- TASK TO COMPLETE -
Gather every line in the records below that contains the word "December" and copy each of those lines in full. Letter case counts.

ENTRIES PROVIDED below:

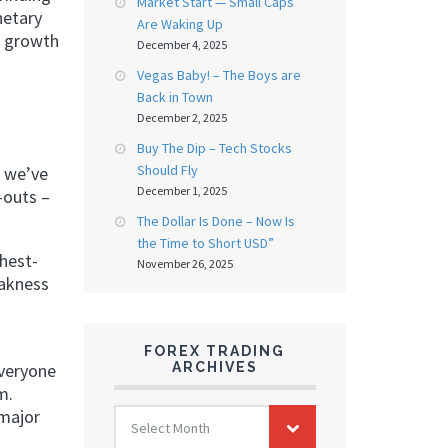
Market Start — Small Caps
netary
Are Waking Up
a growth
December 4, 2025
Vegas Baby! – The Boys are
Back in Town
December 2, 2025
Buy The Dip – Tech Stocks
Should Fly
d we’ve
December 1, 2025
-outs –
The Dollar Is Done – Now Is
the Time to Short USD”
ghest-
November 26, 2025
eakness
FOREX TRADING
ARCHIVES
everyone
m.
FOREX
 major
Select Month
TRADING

End of ENTRIES PROVIDED.
ENTRIES PROVIDED below:

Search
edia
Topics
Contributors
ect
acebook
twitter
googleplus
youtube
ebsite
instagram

End of ENTRIES PROVIDED.

- RESULT FOR THIS TASK -
December 4, 2025
December 2, 2025
December 1, 2025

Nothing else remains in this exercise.